Pune, 12th February 2024: Sanjay Kumar Manjul, the additional director general of the Archaeological Survey of India (ASI), announced the organization’s focus on the maintenance and conservation of forts situated in Maharashtra this year. This declaration comes in the wake of nominating seven Maratha military forts for the prestigious UNESCO world heritage tag for the years 2024–25, as part of a broader initiative encompassing 12 17th-century forts identified as Maratha military landscapes.
The nominated forts from Maharashtra include Shivneri, Lohagad, Raigad, Suvarnadurg, Panhala, Vijaydurg, and Sindhudurg.
Sanjay Manjul emphasized the significance of these forts, proposing them for their outstanding universal value. However, he acknowledged the challenges in conserving these historical structures due to environmental changes over the decades. Issues such as water percolation caused by drainage changes in the city’s landscape and the receding fort landscape present formidable hurdles in the conservation efforts.
During the ‘History Literature Festival 2024’ at the Gokhale Institute of Politics and Economy, Arvin Manjul, the regional director of ASI (North), delved into the discovery and significance of Sinauli chariots. In 2018, ASI excavated three Sinauli chariots from two burial chambers, dating back to 2000 BCE.

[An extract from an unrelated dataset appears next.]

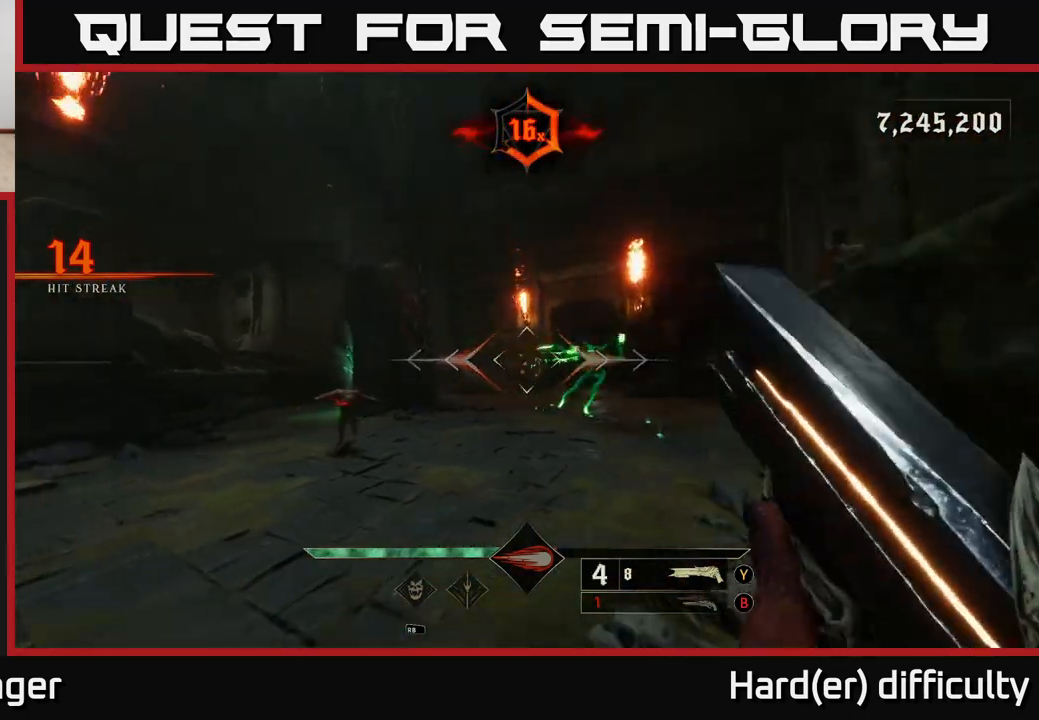
{"buttons": [], "left_stick": "up", "right_stick": "center", "events": [[83, "left_stick", "up-left"], [267, "A", "down"], [367, "A", "up"], [467, "left_stick", "up"]]}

Contrary to previous notions, Arvin Manjul emphasized that these chariots, along with antennae swords, ornaments, shields, and daggers, are the oldest discovered in the world. The presence of war chariots challenges the Aryan-invasion theory, as it was previously believed that horse chariots entered the Indian peninsula only after the Aryan arrival in 1400 BCE.
Sanjay Kumar Manjul underscored that the evidence now supports the existence of these chariots well before the suggested Aryan arrival, debunking the previously held theory.